• **APPLY WHAT YOU READ**:
(1) In the passage on Richard Walford, which police force did he join?
(2) Quote the Richard Walford passage word for word, everything from "He then went" down to "broken his marriage.".

• **DOCUMENT PASSAGE**:
- Opening Delimiter -

Richard Walford was 167cm tall with grey eyes and had a tattoo of a rose on his right arm.

He grew up in a more than comfortable, well-connected, middle-class household in the semi-rural environment of Witham, Essex, England. He attended a prestigious school that numbers Oliver Cromwell’s sons amongst its alumni. He was surrounded by the law with his grandfather, father, two brothers and two brothers-in-law all being lawyers and his third brother-in-law being the son of a local magistrate. He and his next eldest brother chose a more adventurous option and headed to the colonies. Richard Walford to South Africa and his brother to Australia.

Although he didn’t choose the law, he chose the next closest thing. He joined the Natal Mounted Police – with the endorsement of two very influential Victorian establishment figures. This led to his direct involvement in one of the seminal events of South African history, the battle of Isandlwana, but apart from that, his police career was uneventful and fairly short.

He then went adventuring again to the diamond fields of the Orange Free State along with similarly minded comrades from the NMP. This enterprise failed and he moved on. Which seems to have been a pattern to his life. He was entrepreneurial and opportunistic, but not particularly successful. This, coupled with a desire to keep up appearances led him to two bankruptcies and what should have been a criminal conviction. He was lucky that he had a sympathetic judge. His behaviour also appears to have broken his marriage.

- Closing Delimiter -

• **Stored rows**:
- Opening Delimiter -

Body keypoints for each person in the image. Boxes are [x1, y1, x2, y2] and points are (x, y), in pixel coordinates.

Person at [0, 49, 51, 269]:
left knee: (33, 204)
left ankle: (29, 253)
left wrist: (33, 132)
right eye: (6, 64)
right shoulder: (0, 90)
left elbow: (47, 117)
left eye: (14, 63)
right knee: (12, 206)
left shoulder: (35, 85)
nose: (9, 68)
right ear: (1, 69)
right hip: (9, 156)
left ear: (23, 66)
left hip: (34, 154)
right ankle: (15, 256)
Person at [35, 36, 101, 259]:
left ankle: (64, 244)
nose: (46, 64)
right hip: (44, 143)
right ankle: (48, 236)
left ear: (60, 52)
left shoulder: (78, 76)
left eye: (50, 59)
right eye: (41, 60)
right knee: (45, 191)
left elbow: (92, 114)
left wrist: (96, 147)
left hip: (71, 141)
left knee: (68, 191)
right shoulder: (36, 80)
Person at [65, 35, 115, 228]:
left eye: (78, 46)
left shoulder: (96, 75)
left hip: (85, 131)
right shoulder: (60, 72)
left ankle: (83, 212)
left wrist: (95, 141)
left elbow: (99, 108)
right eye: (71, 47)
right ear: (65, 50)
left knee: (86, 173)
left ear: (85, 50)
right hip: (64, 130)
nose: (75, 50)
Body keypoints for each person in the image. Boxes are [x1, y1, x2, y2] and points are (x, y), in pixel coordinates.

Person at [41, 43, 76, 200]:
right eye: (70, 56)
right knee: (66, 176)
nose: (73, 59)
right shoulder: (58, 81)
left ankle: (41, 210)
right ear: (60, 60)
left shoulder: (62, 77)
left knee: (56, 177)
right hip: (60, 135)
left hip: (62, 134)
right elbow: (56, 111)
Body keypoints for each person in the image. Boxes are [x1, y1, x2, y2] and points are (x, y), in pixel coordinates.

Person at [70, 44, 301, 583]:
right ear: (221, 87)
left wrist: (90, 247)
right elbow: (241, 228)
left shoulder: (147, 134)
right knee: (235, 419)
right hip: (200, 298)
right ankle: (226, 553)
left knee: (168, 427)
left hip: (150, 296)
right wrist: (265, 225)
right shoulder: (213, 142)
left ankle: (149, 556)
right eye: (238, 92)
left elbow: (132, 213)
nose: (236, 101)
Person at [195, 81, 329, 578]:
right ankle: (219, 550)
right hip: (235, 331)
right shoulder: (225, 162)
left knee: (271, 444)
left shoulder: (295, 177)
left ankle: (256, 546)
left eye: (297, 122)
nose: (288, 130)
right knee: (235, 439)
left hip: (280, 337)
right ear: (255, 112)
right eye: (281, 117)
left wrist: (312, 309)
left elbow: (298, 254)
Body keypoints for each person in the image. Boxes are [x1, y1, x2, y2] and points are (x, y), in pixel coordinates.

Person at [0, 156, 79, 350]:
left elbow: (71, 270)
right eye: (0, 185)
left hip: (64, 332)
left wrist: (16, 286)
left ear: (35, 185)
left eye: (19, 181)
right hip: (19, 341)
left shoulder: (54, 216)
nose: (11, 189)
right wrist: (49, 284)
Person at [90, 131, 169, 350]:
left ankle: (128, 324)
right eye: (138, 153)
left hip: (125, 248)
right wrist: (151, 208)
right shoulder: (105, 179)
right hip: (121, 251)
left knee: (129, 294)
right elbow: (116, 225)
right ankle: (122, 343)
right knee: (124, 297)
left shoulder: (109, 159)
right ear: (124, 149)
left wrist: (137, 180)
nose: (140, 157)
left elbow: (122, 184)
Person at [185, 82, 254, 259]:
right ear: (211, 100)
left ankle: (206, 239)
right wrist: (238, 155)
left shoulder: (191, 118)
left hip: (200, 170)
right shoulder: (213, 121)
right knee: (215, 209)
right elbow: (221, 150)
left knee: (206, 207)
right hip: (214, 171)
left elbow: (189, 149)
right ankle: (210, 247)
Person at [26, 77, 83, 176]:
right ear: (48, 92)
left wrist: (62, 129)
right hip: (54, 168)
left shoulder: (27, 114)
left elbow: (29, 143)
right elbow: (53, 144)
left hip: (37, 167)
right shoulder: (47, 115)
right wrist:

- Closing Delimiter -

• **TASK RESULTS**:
(1) The Natal Mounted Police.

(2)
He then went adventuring again to the diamond fields of the Orange Free State along with similarly minded comrades from the NMP. This enterprise failed and he moved on. Which seems to have been a pattern to his life. He was entrepreneurial and opportunistic, but not particularly successful. This, coupled with a desire to keep up appearances led him to two bankruptcies and what should have been a criminal conviction. He was lucky that he had a sympathetic judge. His behaviour also appears to have broken his marriage.